The results of study imply that MCH Handbook contributed to the increase in pregnant women’s practices of three or more antenatal care visits and in both knowledge about and practice of exclusive breastfeeding. While there is room for improvement in the level of data recording in it, the study confirmed that MCH Handbook plays a catalytic role in ensuring a continuum of maternal, newborn and child care.

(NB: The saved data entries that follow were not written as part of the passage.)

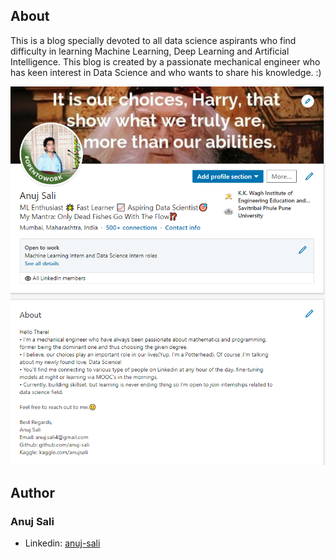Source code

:## About
This is a blog specially devoted to all data science aspirants who find difficulty in learning Machine Learning, Deep Learning and Artificial Intelligence. This blog is created by a passionate mechanical engineer who has keen interest in Data Science and who wants to share his knowledge. :)

![Linkedin](/img/linkedin.png "My-Profile")

## Author

### Anuj Sali

- Linkedin: [anuj-sali](https://www.linkedin.com/in/anuj-sali/)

In Vietnam, numerous home-based records for maternal and child health have been implemented in many parts of the country in a fragmented manner [22]. Therefore, it is an urgent task to standardize and integrate those currently existing home-based records into one. To address the issue, the Vietnamese MoH announced that the MCH Handbook piloted in the four provinces should be nationally scaled up as a single nationally standardized MCH home-based record, in August 2015. As MCH Handbook needs to be distributed to 1 million newly pregnant women per annum in the entire country, a national strategic plan for MCH Handbook operation should be carefully developed to ensure its operational sustainability.

There has been no reported case that attempted to estimate effectiveness and impact of home-based record intervention in Vietnam. In this respect, this study serves as the critical initial milestone for the future MCH home-based record deployment in the country.